Simply give the table reference and optionally the functional rule of deduplication.

Of course, feel free to improve it by adding more features, creating a .sql file instead of this QUERY_TEMPLATE variable, etc.

pip install jinja2

from jinja2 import Template
from typing import Optional, Union, List

QUERY_TEMPLATE = '''
SELECT
{%- if fields is none %}
    *
{%- else %}
  {%- for field in fields %}
    {{ field }} {{- ", " if not loop.last else "" }}
  {%- endfor %}
{%- endif %}
FROM `{{ table_reference }}`
{%- if primary_keys is none %}
QUALIFY ROW_NUMBER() OVER() = 1
{% else %}
QUALIFY ROW_NUMBER() OVER(
    PARTITION BY 
      {%- for primary_key in primary_keys %}
        {{ primary_key }} {{- ", " if not loop.last else "" }}
      {%- endfor %}    
    {%- if ordering_expressions is not none %}
    ORDER BY 
      {%- for ordering_expression in ordering_expressions %}
        {{ ordering_expression }} {{- ", " if not loop.last else "" }}
      {%- endfor %} 
    {%- endif %}
) = 1
{%- endif -%}
; 
'''


def get_deduplication_query(
        table_reference: str,
        fields: Optional[List] = None,
        primary_keys: Optional[Union[str, List]] = None,
        ordering_expressions: Optional[Union[str, List]] = None
    ) -> str:
    """Create a deduplication query for a table given the primary keys and
    the ordering expressions. 

    :param fields: Table reference to deduplicate.
    :param table_reference: Table reference to deduplicate.
        must have a `(<projec_id>)?.<dataset_id>.<table_name>` pattern.
    :param primary_keys: Primary key(s) name of the table if exist. 
        If not specified, all the fields are considered as a primary key.
    :param ordering_expressions: Field(s) to order on.
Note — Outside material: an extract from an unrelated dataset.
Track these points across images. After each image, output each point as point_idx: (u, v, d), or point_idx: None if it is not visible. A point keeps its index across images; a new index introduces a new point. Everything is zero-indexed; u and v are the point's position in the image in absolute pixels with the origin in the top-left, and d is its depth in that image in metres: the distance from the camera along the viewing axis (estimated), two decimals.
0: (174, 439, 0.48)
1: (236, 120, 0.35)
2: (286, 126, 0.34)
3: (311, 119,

Can be considered as an expression. 
        For instance, you can add " DESC" to the field to invert the order. (ex: "creation_date DESC")
        If not specified, rows are arbitrarily ordered.
    :return: Deduplication query for the table.
    """


    if primary_keys is None:
        # Is not necessary anymore as it will be considered as a primary key
        ordering_expressions = None

    # Create a list if only a string was given        
    to_list_if_str = lambda x: [x] if isinstance(x, str) else x

    primary_keys = to_list_if_str(primary_keys)
    ordering_expressions = to_list_if_str(ordering_expressions)
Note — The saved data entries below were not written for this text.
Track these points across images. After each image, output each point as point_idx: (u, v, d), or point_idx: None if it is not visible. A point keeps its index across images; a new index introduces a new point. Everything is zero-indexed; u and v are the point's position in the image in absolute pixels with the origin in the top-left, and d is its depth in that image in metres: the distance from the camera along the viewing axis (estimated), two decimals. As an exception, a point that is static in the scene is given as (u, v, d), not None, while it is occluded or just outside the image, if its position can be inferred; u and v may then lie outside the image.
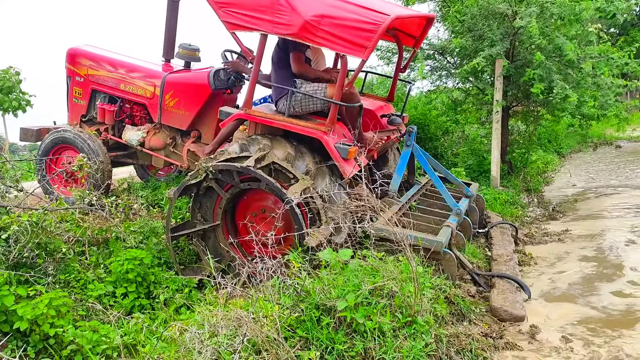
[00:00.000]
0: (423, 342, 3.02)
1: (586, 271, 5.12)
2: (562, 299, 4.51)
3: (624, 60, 7.21)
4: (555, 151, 13.66)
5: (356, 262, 3.40)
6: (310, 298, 3.11)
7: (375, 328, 2.97)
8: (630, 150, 14.65)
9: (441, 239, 4.39)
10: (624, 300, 4.40)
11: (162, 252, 4.80)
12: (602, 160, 13.13)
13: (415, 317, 3.12)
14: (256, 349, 2.75)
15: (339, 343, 2.91)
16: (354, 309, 3.00)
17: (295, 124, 4.50)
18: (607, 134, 17.98)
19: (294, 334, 2.96)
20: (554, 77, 6.94)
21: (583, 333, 3.85)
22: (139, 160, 6.58)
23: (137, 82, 6.19)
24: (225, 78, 5.83)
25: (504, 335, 3.74)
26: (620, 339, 3.74)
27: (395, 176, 5.28)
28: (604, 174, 11.07)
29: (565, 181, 10.44)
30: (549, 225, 7.11)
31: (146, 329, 3.48)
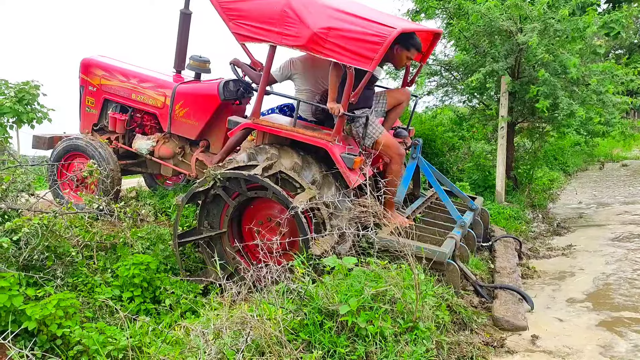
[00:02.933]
0: (424, 347, 3.06)
1: (589, 285, 5.13)
2: (565, 311, 4.52)
3: (629, 77, 7.27)
4: (561, 169, 13.65)
5: (359, 269, 3.45)
6: (313, 302, 3.16)
7: (377, 332, 3.02)
8: (637, 169, 14.63)
9: (445, 250, 4.44)
10: (623, 313, 4.41)
11: (169, 258, 4.87)
12: (608, 179, 13.13)
13: (416, 323, 3.16)
14: (260, 350, 2.80)
15: (341, 346, 2.96)
16: (356, 314, 3.04)
17: (302, 133, 4.58)
18: (613, 153, 17.97)
19: (297, 337, 3.01)
20: (559, 93, 7.01)
21: (584, 343, 3.86)
22: (148, 169, 6.68)
23: (149, 92, 6.32)
24: (234, 89, 5.95)
25: (505, 344, 3.76)
26: (621, 343, 3.76)
27: (400, 187, 5.34)
28: (610, 191, 11.08)
29: (570, 198, 10.45)
30: (553, 240, 7.12)
31: (151, 331, 3.54)
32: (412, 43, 4.78)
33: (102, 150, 6.06)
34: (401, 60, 4.87)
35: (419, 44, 4.84)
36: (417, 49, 4.84)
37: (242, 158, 4.66)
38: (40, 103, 9.94)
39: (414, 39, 4.80)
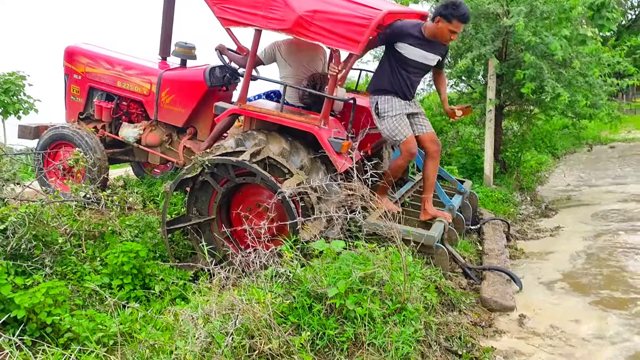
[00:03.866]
0: (412, 328, 3.09)
1: (577, 265, 5.20)
2: (552, 290, 4.58)
3: (616, 59, 7.30)
4: (549, 152, 13.74)
5: (347, 252, 3.46)
6: (302, 286, 3.18)
7: (365, 314, 3.04)
8: (624, 151, 14.76)
9: (433, 234, 4.47)
10: (611, 292, 4.48)
11: (157, 245, 4.86)
12: (596, 161, 13.24)
13: (405, 305, 3.19)
14: (249, 333, 2.81)
15: (329, 329, 2.98)
16: (344, 296, 3.07)
17: (289, 118, 4.57)
18: (601, 135, 18.11)
19: (286, 320, 3.02)
20: (545, 76, 7.03)
21: (571, 322, 3.93)
22: (135, 157, 6.64)
23: (134, 80, 6.26)
24: (220, 75, 5.91)
25: (493, 324, 3.82)
26: (608, 322, 3.82)
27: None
28: (598, 173, 11.18)
29: (558, 180, 10.54)
30: (541, 222, 7.19)
31: (141, 318, 3.55)
32: (453, 14, 4.33)
33: (89, 139, 6.02)
34: (444, 35, 4.47)
35: (461, 15, 4.34)
36: (460, 20, 4.35)
37: (230, 144, 4.64)
38: (26, 94, 9.86)
39: (456, 9, 4.32)
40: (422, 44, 4.58)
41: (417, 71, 4.77)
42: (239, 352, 2.74)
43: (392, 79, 4.71)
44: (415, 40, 4.56)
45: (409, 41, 4.56)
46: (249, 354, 2.74)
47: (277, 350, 2.65)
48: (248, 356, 2.73)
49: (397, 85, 4.71)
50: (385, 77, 4.77)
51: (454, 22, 4.36)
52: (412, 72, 4.73)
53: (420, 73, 4.86)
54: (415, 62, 4.67)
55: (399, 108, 4.73)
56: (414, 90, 4.89)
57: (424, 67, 4.78)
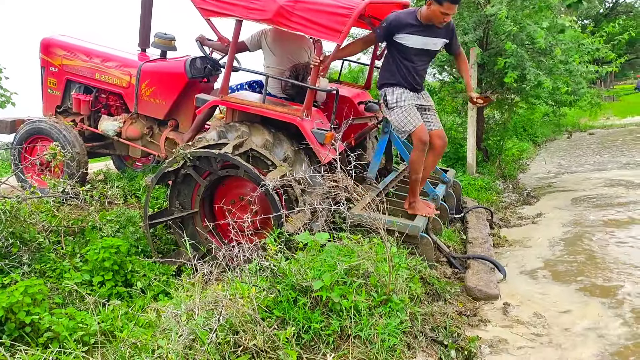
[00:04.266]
0: (398, 319, 3.08)
1: (559, 252, 5.24)
2: (536, 278, 4.61)
3: (595, 46, 7.36)
4: (530, 139, 13.88)
5: (332, 244, 3.43)
6: (286, 279, 3.14)
7: (351, 307, 3.02)
8: (603, 137, 14.96)
9: (418, 224, 4.47)
10: (594, 280, 4.52)
11: (139, 240, 4.79)
12: (576, 148, 13.40)
13: (390, 296, 3.18)
14: (233, 329, 2.78)
15: (315, 322, 2.95)
16: (329, 289, 3.04)
17: (271, 109, 4.51)
18: (581, 122, 18.35)
19: (271, 315, 2.99)
20: (527, 64, 7.05)
21: (555, 310, 3.95)
22: (115, 151, 6.53)
23: (113, 72, 6.14)
24: (201, 67, 5.82)
25: (478, 313, 3.83)
26: (591, 309, 3.86)
27: (372, 162, 5.34)
28: (577, 160, 11.31)
29: (540, 168, 10.63)
30: (524, 209, 7.25)
31: (123, 315, 3.49)
32: None
33: (67, 132, 5.90)
34: (437, 17, 4.38)
35: None
36: (451, 1, 4.29)
37: (212, 136, 4.57)
38: (2, 87, 9.63)
39: None
40: (421, 30, 4.52)
41: (421, 59, 4.70)
42: (224, 349, 2.70)
43: (397, 71, 4.67)
44: (413, 28, 4.50)
45: (407, 30, 4.50)
46: (234, 349, 2.70)
47: (262, 345, 2.62)
48: (233, 352, 2.70)
49: (403, 77, 4.66)
50: (390, 70, 4.73)
51: (445, 4, 4.30)
52: (416, 62, 4.67)
53: (425, 60, 4.79)
54: (417, 50, 4.60)
55: (408, 98, 4.68)
56: (421, 80, 4.83)
57: (428, 53, 4.71)
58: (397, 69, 4.67)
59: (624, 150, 12.23)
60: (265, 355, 2.67)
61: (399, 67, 4.66)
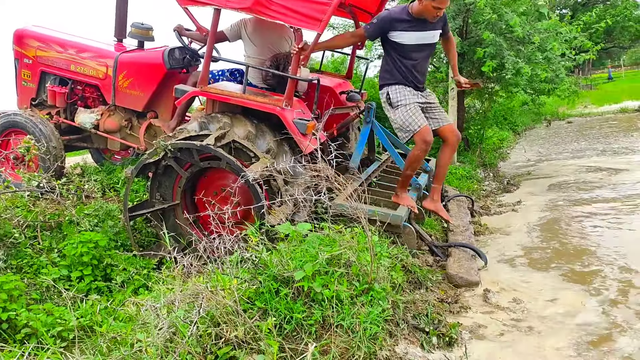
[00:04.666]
0: (380, 307, 3.08)
1: (539, 238, 5.31)
2: (515, 265, 4.66)
3: (573, 35, 7.42)
4: (510, 128, 14.01)
5: (314, 234, 3.42)
6: (268, 270, 3.12)
7: (332, 296, 3.01)
8: (581, 125, 15.16)
9: (400, 213, 4.47)
10: (572, 266, 4.58)
11: (119, 234, 4.72)
12: (555, 136, 13.56)
13: (372, 285, 3.18)
14: (215, 321, 2.75)
15: (297, 312, 2.94)
16: (311, 279, 3.02)
17: (252, 99, 4.46)
18: (559, 111, 18.57)
19: (253, 306, 2.97)
20: (505, 53, 7.09)
21: (534, 296, 4.00)
22: (93, 144, 6.41)
23: (88, 63, 6.02)
24: (180, 57, 5.73)
25: (459, 300, 3.86)
26: (569, 296, 3.91)
27: (355, 152, 5.32)
28: (556, 147, 11.45)
29: (519, 156, 10.74)
30: (504, 197, 7.32)
31: (103, 309, 3.44)
32: None
33: (43, 126, 5.77)
34: (430, 12, 4.31)
35: None
36: None
37: (194, 127, 4.51)
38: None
39: None
40: (414, 25, 4.43)
41: (419, 56, 4.59)
42: (205, 341, 2.68)
43: (397, 70, 4.57)
44: (407, 24, 4.42)
45: (401, 27, 4.42)
46: (215, 341, 2.68)
47: (243, 336, 2.60)
48: (214, 344, 2.68)
49: (404, 76, 4.57)
50: (389, 70, 4.64)
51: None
52: (415, 58, 4.56)
53: (424, 56, 4.66)
54: (414, 46, 4.51)
55: (411, 97, 4.58)
56: (423, 78, 4.73)
57: (426, 48, 4.60)
58: (396, 68, 4.58)
59: (600, 138, 12.42)
60: (247, 346, 2.65)
61: (398, 66, 4.56)
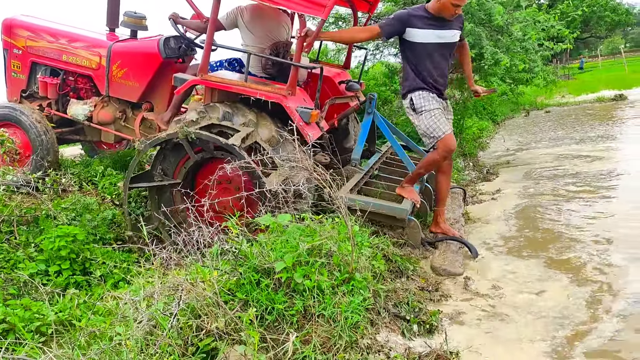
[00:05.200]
0: (361, 297, 3.09)
1: (517, 226, 5.38)
2: (495, 253, 4.72)
3: (550, 23, 7.49)
4: (489, 118, 14.12)
5: (294, 225, 3.41)
6: (248, 261, 3.12)
7: (314, 286, 3.02)
8: (558, 115, 15.35)
9: (405, 207, 4.45)
10: (549, 253, 4.65)
11: (97, 228, 4.66)
12: (533, 125, 13.71)
13: (353, 274, 3.19)
14: (195, 313, 2.74)
15: (278, 303, 2.94)
16: (292, 269, 3.03)
17: (255, 88, 4.40)
18: (538, 101, 18.78)
19: (234, 297, 2.96)
20: (484, 43, 7.13)
21: (512, 281, 4.06)
22: (86, 137, 6.27)
23: (81, 53, 5.87)
24: (176, 46, 5.61)
25: (439, 288, 3.90)
26: (548, 284, 3.98)
27: (357, 144, 5.28)
28: (534, 136, 11.59)
29: (499, 145, 10.85)
30: (483, 186, 7.40)
31: (82, 304, 3.41)
32: None
33: (34, 118, 5.60)
34: (448, 9, 4.21)
35: None
36: None
37: (192, 117, 4.43)
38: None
39: None
40: (432, 23, 4.31)
41: (439, 56, 4.44)
42: (186, 333, 2.66)
43: (417, 76, 4.47)
44: (424, 21, 4.29)
45: (418, 24, 4.29)
46: (196, 333, 2.67)
47: (224, 328, 2.60)
48: (195, 336, 2.67)
49: (424, 81, 4.45)
50: (409, 77, 4.54)
51: None
52: (435, 58, 4.41)
53: (444, 56, 4.50)
54: (433, 45, 4.36)
55: (435, 103, 4.50)
56: (444, 82, 4.62)
57: (445, 47, 4.46)
58: (416, 73, 4.47)
59: (576, 127, 12.61)
60: (228, 337, 2.64)
61: (418, 71, 4.45)
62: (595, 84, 22.44)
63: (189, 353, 2.58)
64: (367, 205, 4.28)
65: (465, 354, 3.00)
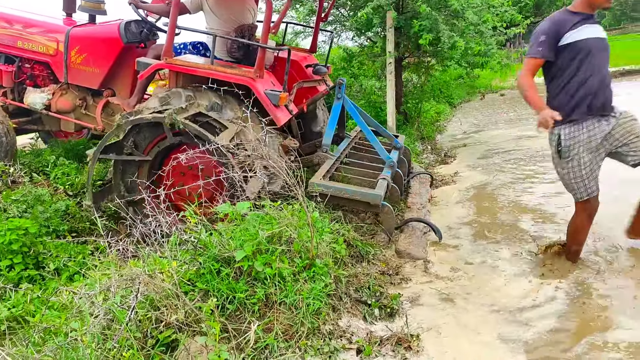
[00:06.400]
0: (322, 283, 3.11)
1: (474, 208, 5.49)
2: (454, 236, 4.81)
3: (504, 8, 7.63)
4: (447, 102, 14.34)
5: (253, 213, 3.39)
6: (208, 251, 3.08)
7: (275, 274, 3.01)
8: (513, 97, 15.70)
9: (380, 192, 4.45)
10: (505, 235, 4.78)
11: (50, 220, 4.50)
12: (489, 108, 14.00)
13: (313, 261, 3.20)
14: (154, 305, 2.69)
15: (239, 292, 2.92)
16: (252, 258, 3.01)
17: (221, 71, 4.30)
18: (493, 84, 19.15)
19: (194, 288, 2.93)
20: (441, 27, 7.20)
21: (470, 264, 4.15)
22: (45, 126, 6.00)
23: (37, 39, 5.61)
24: (137, 31, 5.42)
25: (400, 272, 3.95)
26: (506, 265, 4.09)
27: (327, 129, 5.26)
28: (490, 119, 11.84)
29: (456, 128, 11.04)
30: (442, 169, 7.52)
31: (36, 299, 3.30)
32: None
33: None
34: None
35: None
36: None
37: (154, 104, 4.31)
38: None
39: None
40: (583, 19, 3.48)
41: (599, 57, 3.48)
42: (145, 325, 2.62)
43: (572, 95, 3.49)
44: (576, 18, 3.48)
45: (571, 22, 3.47)
46: (156, 325, 2.63)
47: (184, 319, 2.56)
48: (155, 328, 2.62)
49: (582, 97, 3.46)
50: (560, 99, 3.55)
51: None
52: (596, 60, 3.46)
53: (605, 58, 3.53)
54: (592, 41, 3.46)
55: (587, 144, 3.52)
56: (609, 93, 3.53)
57: (602, 45, 3.51)
58: (570, 89, 3.50)
59: (525, 109, 12.92)
60: (188, 329, 2.61)
61: (573, 85, 3.49)
62: (548, 67, 22.99)
63: (149, 346, 2.54)
64: (341, 191, 4.29)
65: (425, 336, 3.06)
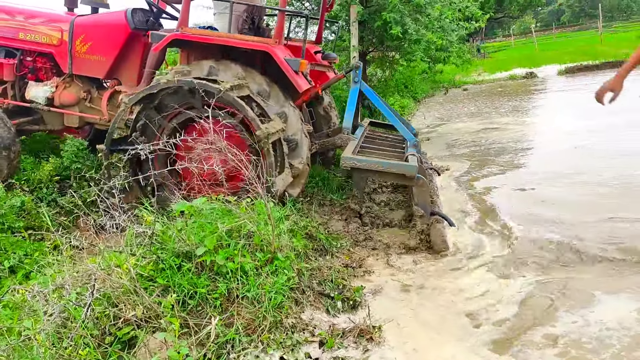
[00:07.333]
0: (285, 276, 3.10)
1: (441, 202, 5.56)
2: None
3: (465, 4, 7.75)
4: (411, 96, 14.50)
5: (209, 205, 3.34)
6: (168, 245, 3.03)
7: (237, 268, 2.98)
8: (475, 92, 15.99)
9: (415, 164, 4.43)
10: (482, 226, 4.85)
11: (5, 216, 4.36)
12: (452, 102, 14.21)
13: (275, 254, 3.18)
14: (112, 302, 2.64)
15: (201, 287, 2.89)
16: (214, 252, 2.98)
17: (240, 39, 4.25)
18: (456, 79, 19.47)
19: (154, 283, 2.88)
20: (407, 20, 7.27)
21: (433, 255, 4.21)
22: (47, 126, 5.67)
23: (40, 29, 5.39)
24: (143, 19, 5.28)
25: (363, 265, 3.97)
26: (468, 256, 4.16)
27: (347, 113, 5.28)
28: (453, 112, 12.03)
29: (420, 122, 11.16)
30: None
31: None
32: None
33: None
34: None
35: None
36: None
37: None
38: None
39: None
40: None
41: None
42: (103, 323, 2.56)
43: None
44: None
45: None
46: (114, 322, 2.57)
47: (142, 315, 2.52)
48: (113, 325, 2.57)
49: None
50: None
51: None
52: None
53: None
54: None
55: None
56: None
57: None
58: None
59: (487, 103, 13.21)
60: (147, 325, 2.57)
61: None
62: (509, 63, 23.49)
63: (106, 343, 2.49)
64: (376, 164, 4.31)
65: (387, 327, 3.08)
    # Render the Jinja Template
    params = {
        'table_reference': table_reference,
        'fields': fields,
        'primary_keys': primary_keys,
        'ordering_expressions': ordering_expressions,
    }

    query = Template(QUERY_TEMPLATE).render(**params)

    return query


if __name__ == '__main__':
    query = get_deduplication_query(
        table_reference='bigquery-public-data.austin_waste.waste_and_diversion',
        fields=[
            'load_id', 'report_date', 'load_type', 'load_time', 'load_weight', 'dropoff_site', 'route_type', 'route_number'
        ],
        primary_keys='load_id',
        ordering_expressions=['report_date DESC', 'load_time DESC'],
    )
    print(query)

Conclusion

To conclude with the 4 main reasons to choose the QUALIFY method for every deduplication you design.

It has the best time performance using the full capacity of BigQuery on slot time consumed (distributed workers).
It permits both homogeneously create technical or your functional deduplication.
Readability matters. If specified the functional rule is defined in the OVER clause only.
It does not require the types of fields to be comparable (unless you have a GEOGRAPHY, a RECORD, or a JSON field as a primary key, which is not a good practice)

To contrast a little, it still requires familiarity with SQL to understand the use of the QUALIFY clause.